You do not know shit about the realities and the development practice of an entire domain (here the safety critical domain).

But still you brag confidently about how 'My dev practices are better' and affirm without any shame that everybody else in this field that disagree is an idiot.

Just to let you know: In the safety critical field, the responsibility of the final certification is on the integrator. That is why we do not want intermediate dependency to randomly vendor and bundle crap we do not have control of.

Additionally, it is often that the entire dependency tree (including proprietary third party components like AUTOSAR) are shipped as source available and compiled / assemblied from sources during the integration.

Thats why the usage of package manager like Yocto (or equivalent) is widespread in the domain: It allows to precisely track and version what is used an how for analysis and traceability back to the requirements.

Additionally again, when the usage of binary dependencies is the only solution available (like for Neutrino QNX and its associated compilers). Any serious certification organism (like the TUV) will mandate to have the exact checksum of each certified binary that you use in your application and a process to track them back to the certification document.

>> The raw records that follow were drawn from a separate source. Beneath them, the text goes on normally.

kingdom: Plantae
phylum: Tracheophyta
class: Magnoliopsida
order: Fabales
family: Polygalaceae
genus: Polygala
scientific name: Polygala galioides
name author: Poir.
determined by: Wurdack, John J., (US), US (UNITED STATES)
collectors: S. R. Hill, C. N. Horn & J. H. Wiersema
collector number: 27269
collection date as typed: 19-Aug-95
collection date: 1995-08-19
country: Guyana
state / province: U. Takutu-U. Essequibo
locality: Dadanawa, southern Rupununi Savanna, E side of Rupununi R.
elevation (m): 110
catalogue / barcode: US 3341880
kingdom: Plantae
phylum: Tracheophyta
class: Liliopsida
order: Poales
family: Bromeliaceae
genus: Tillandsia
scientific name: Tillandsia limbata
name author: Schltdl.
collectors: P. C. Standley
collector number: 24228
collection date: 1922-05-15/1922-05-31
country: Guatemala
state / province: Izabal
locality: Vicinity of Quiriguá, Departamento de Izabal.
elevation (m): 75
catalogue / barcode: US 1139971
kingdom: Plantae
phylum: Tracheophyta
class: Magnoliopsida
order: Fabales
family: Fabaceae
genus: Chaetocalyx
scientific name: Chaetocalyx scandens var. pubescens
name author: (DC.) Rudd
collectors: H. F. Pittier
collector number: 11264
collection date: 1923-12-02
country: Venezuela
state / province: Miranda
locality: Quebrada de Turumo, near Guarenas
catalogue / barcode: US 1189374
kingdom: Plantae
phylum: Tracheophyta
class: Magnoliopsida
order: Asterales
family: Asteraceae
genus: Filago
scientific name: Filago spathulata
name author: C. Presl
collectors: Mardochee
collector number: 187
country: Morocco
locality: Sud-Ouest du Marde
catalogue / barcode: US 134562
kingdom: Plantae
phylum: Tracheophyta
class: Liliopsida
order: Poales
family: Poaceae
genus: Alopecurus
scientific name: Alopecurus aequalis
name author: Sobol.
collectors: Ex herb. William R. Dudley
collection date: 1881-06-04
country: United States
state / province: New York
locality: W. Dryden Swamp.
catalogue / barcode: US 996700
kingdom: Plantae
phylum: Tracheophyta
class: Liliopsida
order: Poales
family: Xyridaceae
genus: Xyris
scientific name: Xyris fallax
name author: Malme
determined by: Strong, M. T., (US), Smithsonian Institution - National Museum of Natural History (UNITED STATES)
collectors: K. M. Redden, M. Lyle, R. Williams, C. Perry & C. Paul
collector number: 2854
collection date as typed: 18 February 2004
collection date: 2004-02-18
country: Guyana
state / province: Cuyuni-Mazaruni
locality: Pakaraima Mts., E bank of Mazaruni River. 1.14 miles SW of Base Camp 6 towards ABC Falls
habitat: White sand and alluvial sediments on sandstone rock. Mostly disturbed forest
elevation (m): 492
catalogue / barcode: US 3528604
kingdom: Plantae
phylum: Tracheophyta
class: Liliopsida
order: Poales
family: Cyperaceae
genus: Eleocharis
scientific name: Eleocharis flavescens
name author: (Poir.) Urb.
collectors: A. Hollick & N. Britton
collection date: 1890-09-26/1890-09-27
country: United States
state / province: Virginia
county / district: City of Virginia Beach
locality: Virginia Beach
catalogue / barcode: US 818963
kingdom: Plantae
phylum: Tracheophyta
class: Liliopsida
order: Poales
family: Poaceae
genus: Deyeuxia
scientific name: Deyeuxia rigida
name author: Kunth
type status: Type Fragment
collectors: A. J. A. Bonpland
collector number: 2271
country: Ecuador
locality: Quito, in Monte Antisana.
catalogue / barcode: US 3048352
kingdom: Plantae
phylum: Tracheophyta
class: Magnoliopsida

This is not something you do by dumping random fu**ng blob in a git repository like you are proposing. You generally do that, again, by using a proper set of processes and generally a package manager like Yocto or similar.

Finally, your comment on "v1.3.1 of libfoo" is completely moronic. You seem to have no idea of the consequence of duplicated symbols in multiples static libraries with vendored dependencies you do not control nor the consequences it can have on functional safety.